To start, I already have Python 2.7 and 3.4 installed on my system. In principle, you do not need them installed at the system level, but I already have done this so I will start from there. I first installed pip for Python 2.7 since I only had pip3 on my system to start. I did this because I want to keep Python 2.7 as my system's default Python environment.

sudo apt-get update
sudo apt-get install python-pip

Once installed, I used it to install virtualenv and virtualenvwrapper. The latter provides some nice features for working with virtualenv.

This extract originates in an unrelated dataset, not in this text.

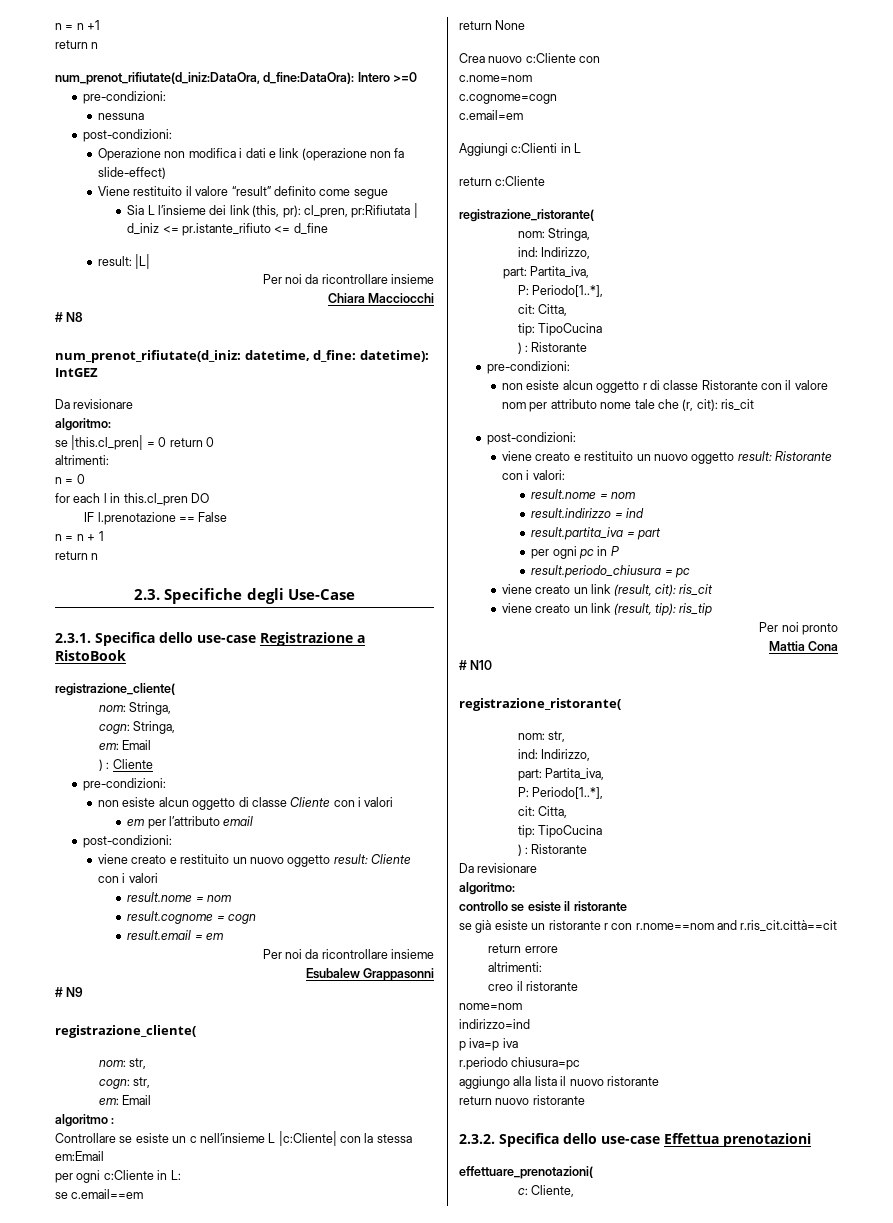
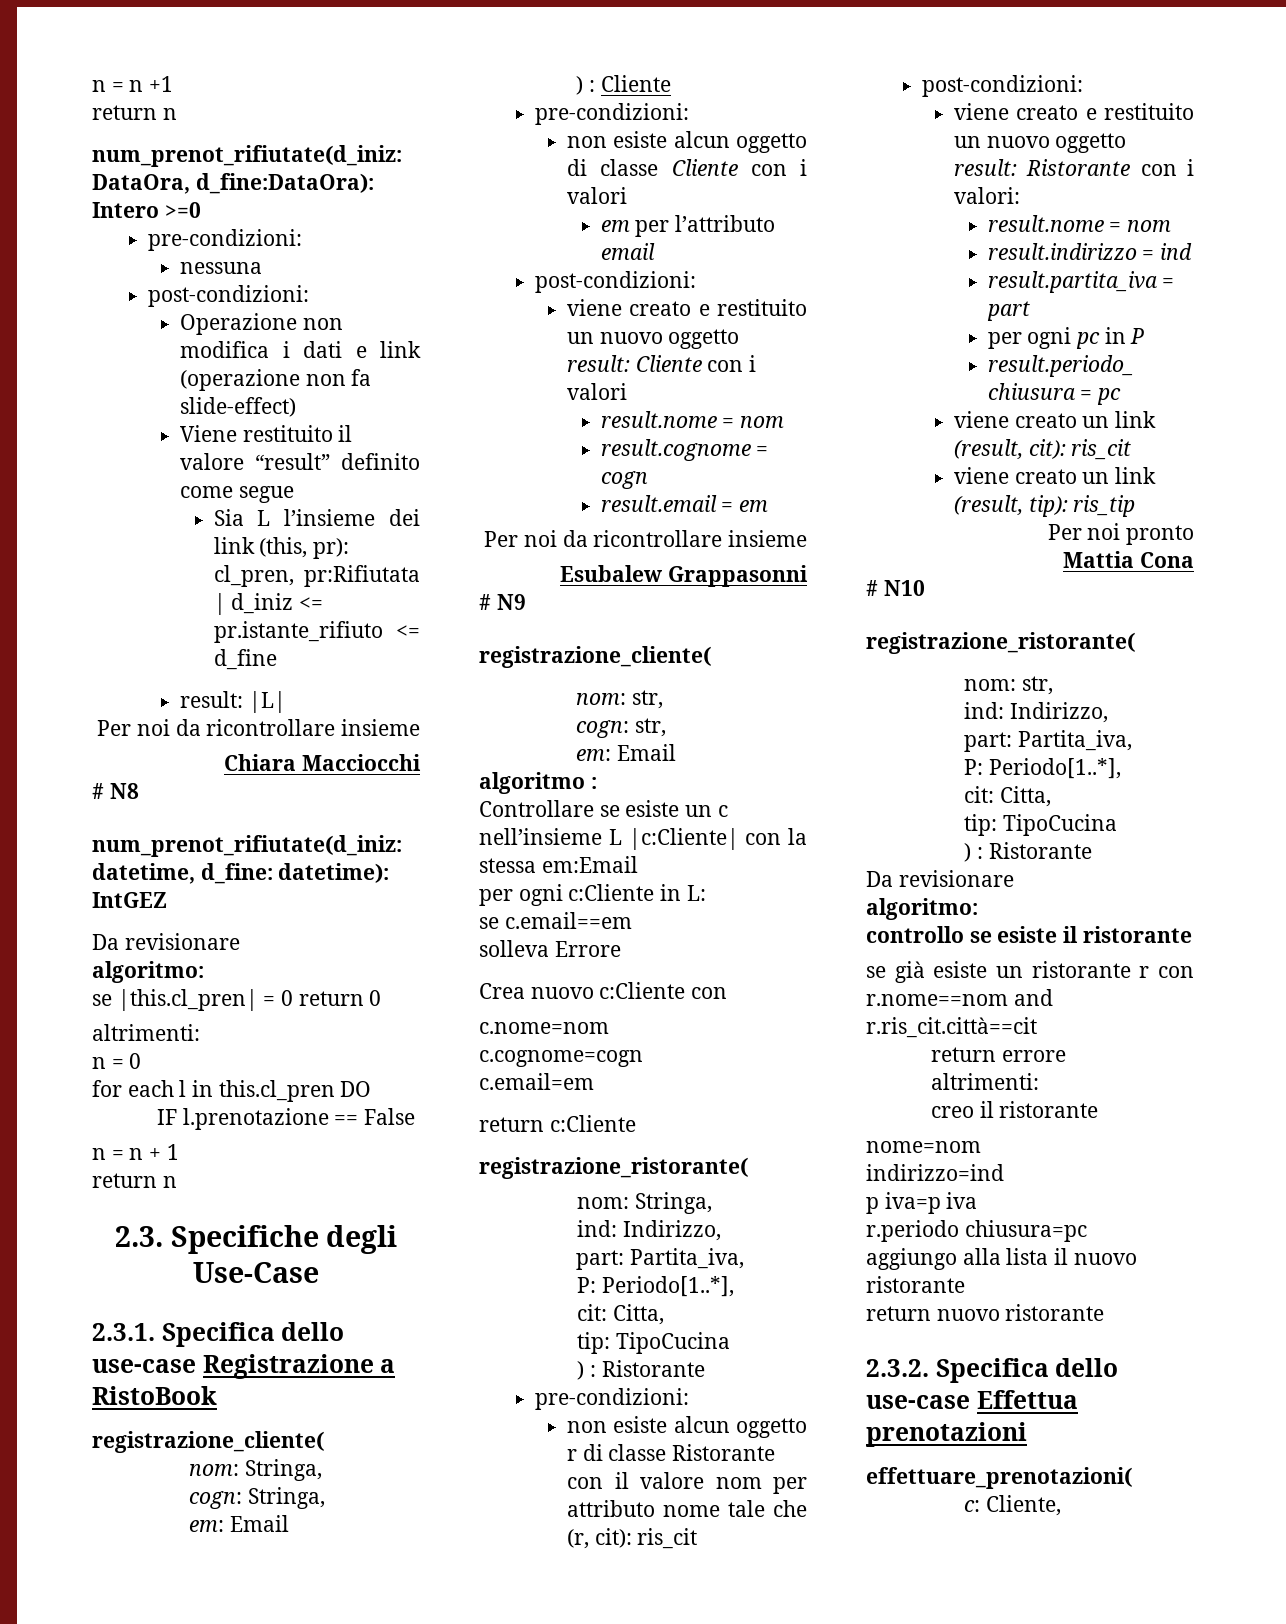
[459,20,526,30] return None -> [479,940,621,957] solleva Errore
[459,143,582,156] // Aggiungi c:Clienti in L -> (594, 1081) none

sudo pip install virtualenv
sudo pip install virtualenvwrapper

Now, virtualenvwrapper requires an environment variable to tell it where to store the folders for each virtual environment. This environment variable is called WORKON_HOME. First, I created the folder it will point to:

mkdir ~/Envs

Next, I edited my ~/.bashrc and added the following line:

export WORKON_HOME=~/Envs

All of my virtual environment files (except for the Python intepreters) will be stored in this folder. Finally, I restarted my terminal window so that the environment variable was assigned. You can check this by typing echo $WORKON_HOME in your new terminal window. If it returns the path to your new environments folder, then you should be fine.

Next, I ran the virtualwrapper setup script. Note that I did not need sudo (in fact, sudo could not find a command called ``source'') and that no output is returned when the script is run.

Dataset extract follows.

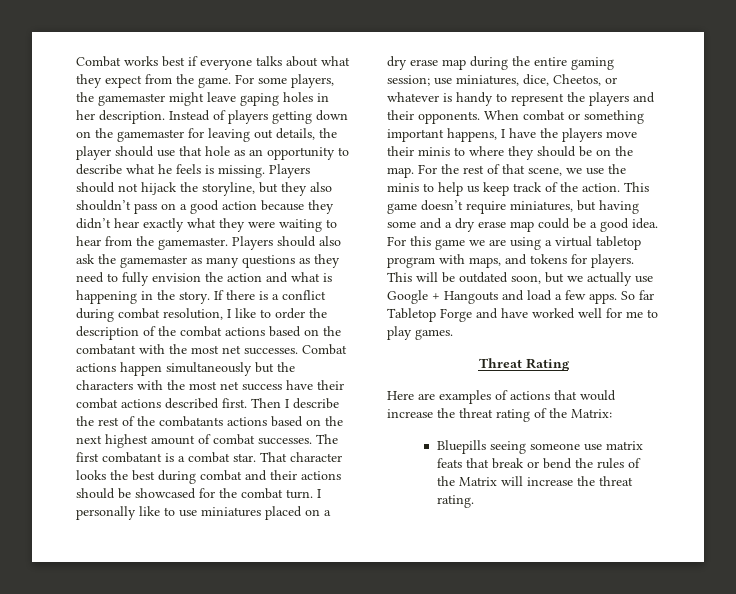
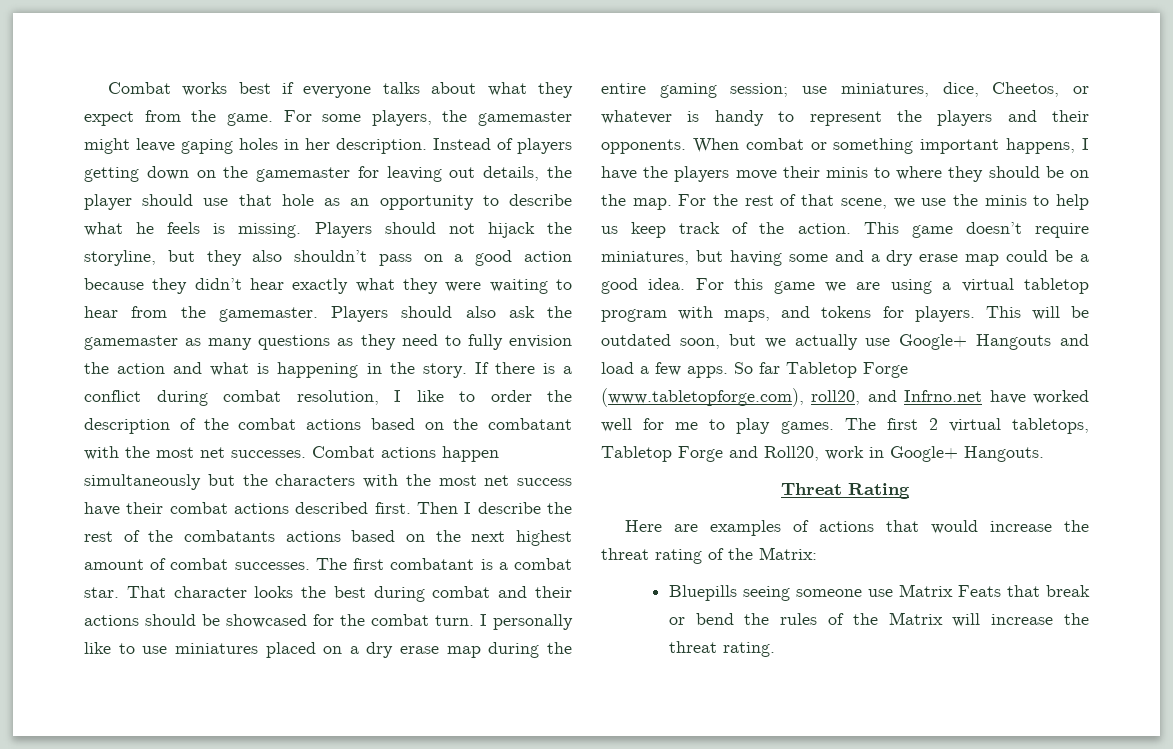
[387,290,440,304] Google + -> [899,334,968,350] Google+
[476,308,498,319] and -> [601,388,983,407] (www.tabletopforge.com), roll20, and Infrno.net
(453, 334) none -> [844,418,1089,434] [601,446,1044,462] The first 2 virtual tabletops, Tabletop Forge and Roll20, work in Google+ Hangouts.
[605,441,643,450] [436,458,462,468] matrix feats -> [898,584,1001,597] Matrix Feats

source /usr/local/bin/virtualenvwrapper.sh

Now virtualenvwrapper should be installed, so let's make a virtual environment. We can do this using the mkvirtualenv command, followed by a name for the environment. I will use the name ``venv'' in this example, like Kenneth Reitz did in his guide that I linked above.

mkvirtualenv venv

To start the new virtual environment, type workon venv and note that change in the prompt, indicating which environment you are in. You now have a fresh Python environment to which you can add any library you wish. To leave the environment, type deactivate into your terminal.

One simple test that you can do to see whether your Python environment really is clean is to run the Python interpreter from inside your environment and try importing a module that you know is in your system-wide site packages but not in your virtual environment. For example, inside venv I type python at the terminal prompt and tried importing numpy, which I had not yet installed in venv:

import numpy

This returned an ImportError: No module named numpy. Since I do have numpy installed on my system but not in this environment, it tells me that the environment is likely clean.

To install new libraries, simply use pip or install them to the folder that was created for this environment in ~/Env. To delete a virtual environment entirely, use rmvirtual env.

Now, how can I specify that I want the virtual environment to use the python3.4 interpreter in a virtual environment named ``python3-general''? Doing so would solve my original problem. Simply make a new virtual environment like so:

mkvirtualenv -p /usr/bin/python3.4 python3-general

Voilà. C'est tout. I hope this helps you get up and running with this great tool!